CARGO SPACE. The rear seat is especially versatile. It's split 40/20/40. You can flip down the center as an armrest or for a pass-through from the cargo area for long items, such as skis. Or remove the center cushions entirely, and install a mini-fridge--a $295 option. One problem: I borrowed a brand-new V70 XC, and within a week the fuel gauge and rear washer/wiper had stopped working.

Audi's response to the Cross Country is its own SUV wannabe, the Allroad. It starts at $42,450, but options will quickly take it to 50 grand. The Allroad's trick? You can select its height in four settings--from a sporty 5.2 in. off the ground to a serious 8.2 in. My advice? If you don't need the limited off-road capability that more ground clearance gives you, go with the conventional wagons, either the Volvo V70 or Audi A6 Avant. You'll save a considerable amount of cash and get a better ride, besides.

There are other good choices in wagons. One option for drivers who don't need all the space of a typical station wagon is BMW's 325xi sport wagon, the all-wheel-drive wagon version of the company's popular 3-series sport sedan. With a six-cylinder engine that puts out 184 hp, it's really more sport than wagon: Cargo space is even smaller than the V40 Volvo's. One nice feature: The rear window opens separately from the tailgate, which makes it easier to drop small packages into the back. Despite the smallish size, however, this is not a budget choice. The 325xi starts at $31,795, and the standard equipment is meager. Options can quickly drive the price as high as $40,000.

For the sake of comparison, I tried out a plain-vanilla Subaru Legacy GT, nicely equipped and a comparative bargain at $25,536, though such luxury amenities as leather seats aren't offered. The drive-off pinpointed two weaknesses of the European competition: In general, radio and ventilation controls are an unorganized maze of tiny buttons. It's worse at night, when they all light up like a Christmas tree. And the Europeans still haven't figured out how to make a decent cup holder.

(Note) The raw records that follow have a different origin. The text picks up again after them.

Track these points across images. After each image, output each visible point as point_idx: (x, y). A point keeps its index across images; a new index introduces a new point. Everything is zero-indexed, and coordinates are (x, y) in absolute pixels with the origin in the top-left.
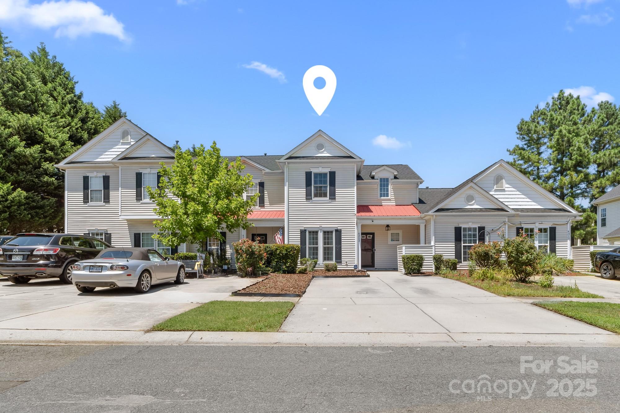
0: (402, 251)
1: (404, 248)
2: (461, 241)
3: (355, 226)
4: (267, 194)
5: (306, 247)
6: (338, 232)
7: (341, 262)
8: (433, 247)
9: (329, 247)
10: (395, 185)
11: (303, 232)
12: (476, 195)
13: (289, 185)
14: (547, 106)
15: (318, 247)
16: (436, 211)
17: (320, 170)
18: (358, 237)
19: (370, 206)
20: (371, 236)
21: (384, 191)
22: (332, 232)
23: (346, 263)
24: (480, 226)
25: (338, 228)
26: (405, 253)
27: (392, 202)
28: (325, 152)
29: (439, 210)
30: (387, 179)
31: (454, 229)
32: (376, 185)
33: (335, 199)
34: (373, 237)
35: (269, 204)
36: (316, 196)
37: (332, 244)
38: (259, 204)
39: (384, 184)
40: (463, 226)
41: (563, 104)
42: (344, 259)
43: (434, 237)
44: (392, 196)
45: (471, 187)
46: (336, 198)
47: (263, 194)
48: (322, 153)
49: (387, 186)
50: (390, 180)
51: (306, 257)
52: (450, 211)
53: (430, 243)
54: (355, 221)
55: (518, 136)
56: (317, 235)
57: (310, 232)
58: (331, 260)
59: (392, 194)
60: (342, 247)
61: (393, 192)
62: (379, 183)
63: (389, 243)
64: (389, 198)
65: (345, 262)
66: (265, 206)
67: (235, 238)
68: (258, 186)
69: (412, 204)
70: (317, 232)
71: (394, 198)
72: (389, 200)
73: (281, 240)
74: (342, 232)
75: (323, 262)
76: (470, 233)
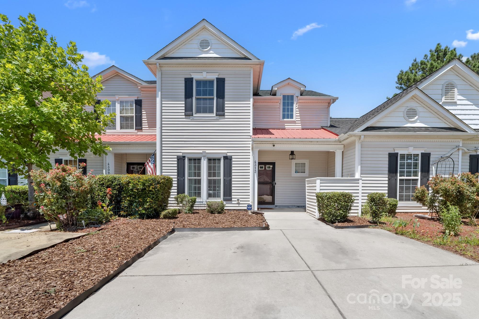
0: (316, 186)
1: (318, 182)
2: (396, 172)
3: (251, 151)
4: (145, 115)
5: (184, 180)
6: (228, 159)
7: (231, 200)
8: (361, 182)
9: (216, 179)
10: (301, 104)
11: (181, 160)
12: (420, 109)
13: (163, 96)
14: (425, 58)
15: (200, 179)
16: (364, 130)
17: (204, 76)
18: (255, 166)
19: (270, 129)
20: (271, 166)
21: (288, 111)
22: (219, 160)
23: (238, 200)
24: (423, 152)
25: (228, 154)
26: (321, 190)
27: (297, 124)
28: (211, 52)
29: (367, 129)
30: (292, 97)
31: (387, 156)
32: (278, 104)
33: (224, 115)
34: (274, 168)
35: (147, 126)
36: (198, 111)
37: (219, 176)
38: (136, 126)
39: (288, 103)
40: (400, 152)
41: (441, 55)
42: (235, 195)
43: (359, 167)
44: (297, 117)
45: (414, 98)
46: (226, 114)
47: (140, 115)
48: (207, 52)
49: (292, 105)
50: (295, 98)
51: (184, 192)
52: (384, 130)
53: (353, 175)
54: (250, 145)
55: (398, 85)
56: (200, 163)
57: (190, 160)
58: (218, 197)
59: (297, 115)
60: (233, 180)
61: (298, 112)
62: (282, 101)
63: (292, 176)
64: (294, 119)
65: (236, 200)
66: (143, 129)
67: (98, 167)
68: (134, 105)
69: (322, 128)
70: (199, 160)
71: (299, 119)
72: (294, 122)
73: (152, 169)
74: (233, 160)
75: (208, 199)
76: (409, 161)
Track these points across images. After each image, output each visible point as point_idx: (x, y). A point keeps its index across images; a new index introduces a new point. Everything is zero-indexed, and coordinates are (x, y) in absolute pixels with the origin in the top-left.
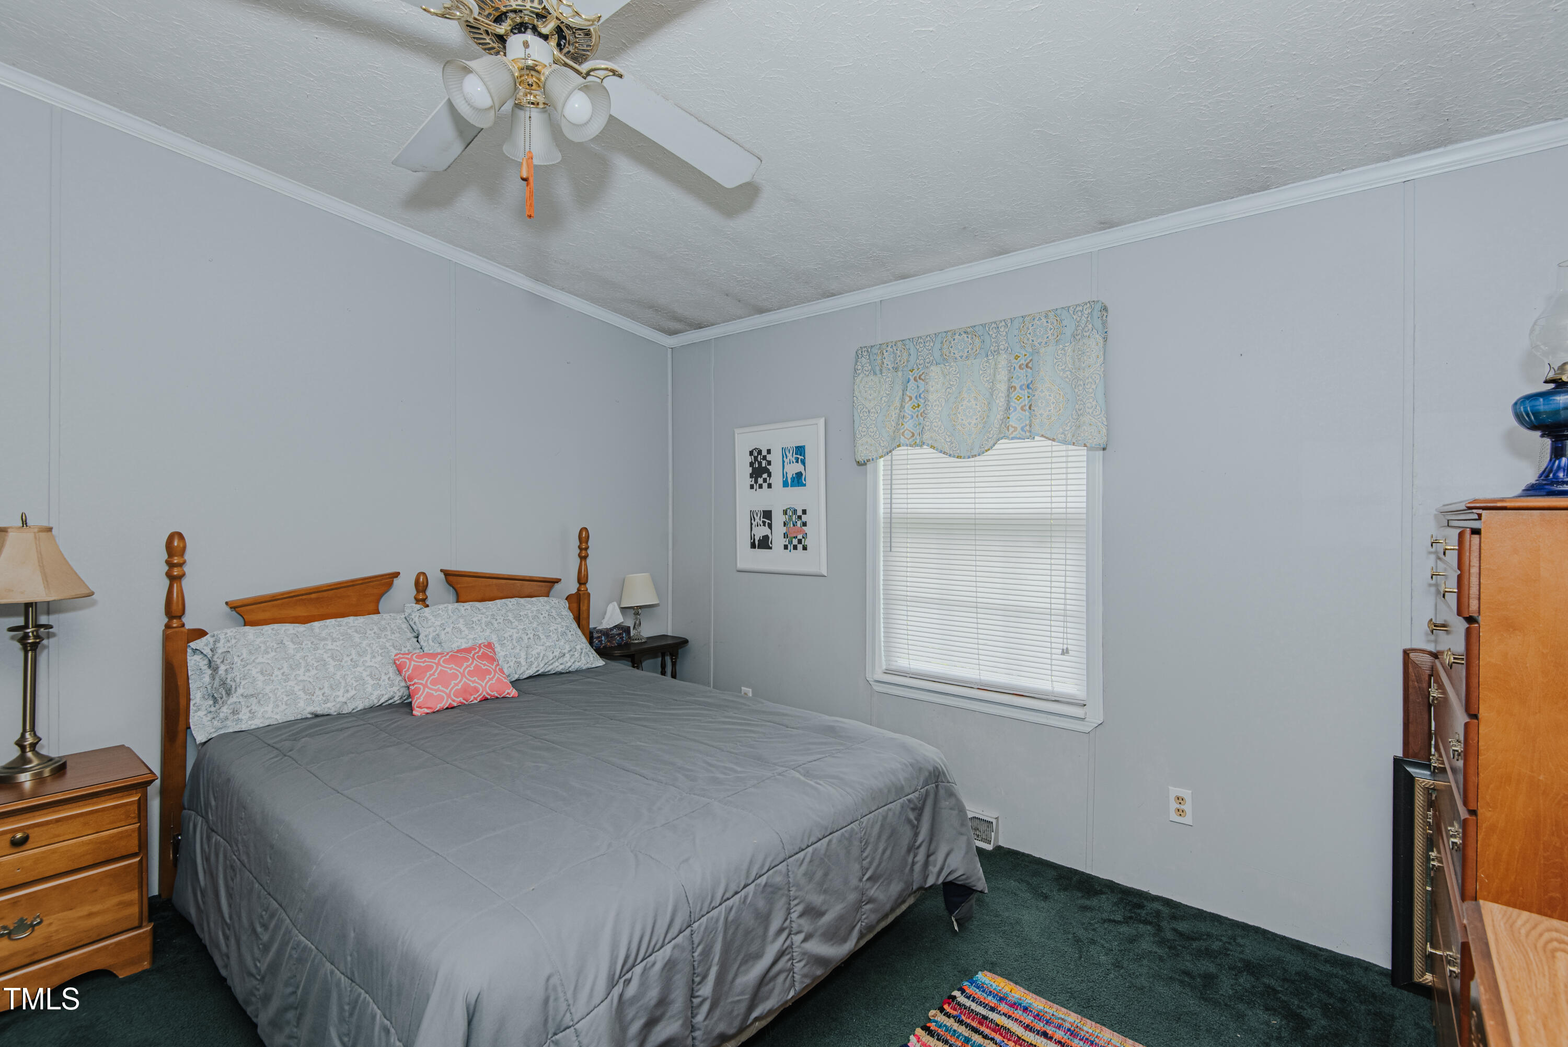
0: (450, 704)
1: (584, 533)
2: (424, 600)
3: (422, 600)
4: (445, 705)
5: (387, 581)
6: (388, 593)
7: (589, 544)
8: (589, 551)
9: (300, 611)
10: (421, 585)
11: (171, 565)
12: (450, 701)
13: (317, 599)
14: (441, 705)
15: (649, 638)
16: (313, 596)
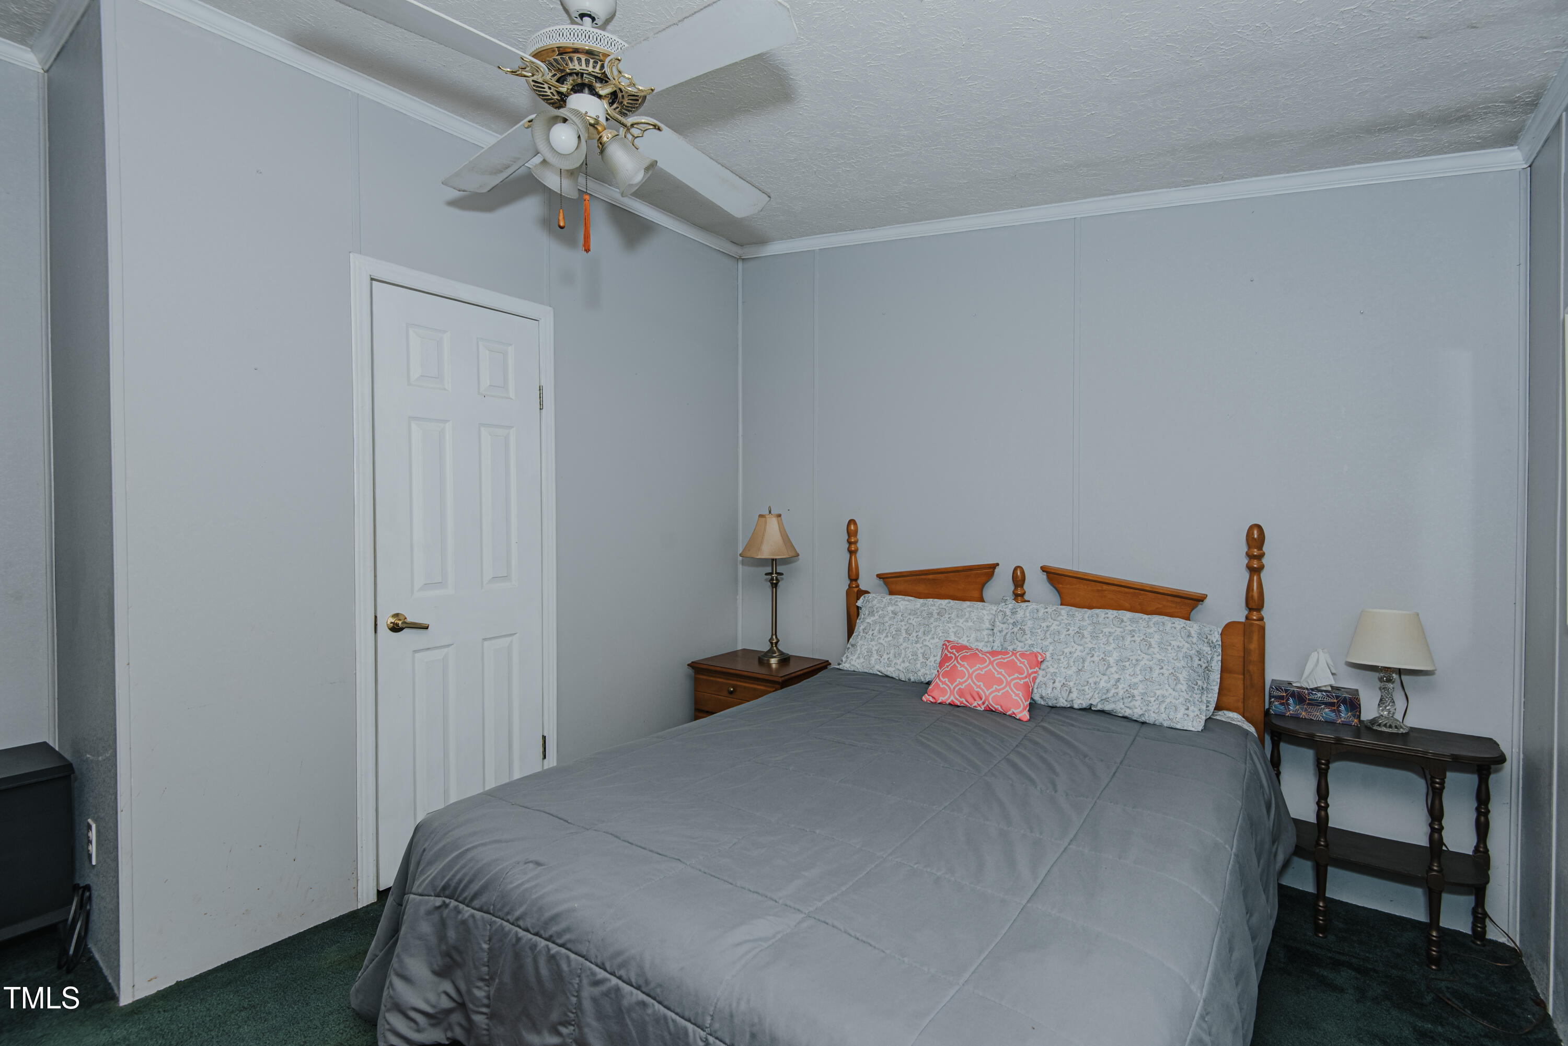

The biggest wagon on the road today is the Mercedes-Benz E320 4matic wagon. At about $52,000, it's also about the most expensive. At $17,000, the economy pick is the Ford Focus which, because of its height, has almost as much storage space behind the rear seats as the larger Volkswagen Passat.

And if the current lineup doesn't give you enough choice, hold on. No fewer than eight new wagons will hit the U.S. market this year, including a Mercedes C-Class in the $40,000 range and a wagon version of Toyota's Lexus IS 300, called the IS 300 SportCross. Both are designed to go up against BMW's 3-series luxury sport wagons.

Also en route are wagon versions of the Volkswagen Jetta, Kia Rio, and Mazda Protegé. All are designed to appeal to hipper, younger drivers who want something eco-friendly, out of the mainstream, and a lot more fun to drive. In short, drivers who wouldn't be caught dead in anything as mass-market and stodgy as their parents' SUV.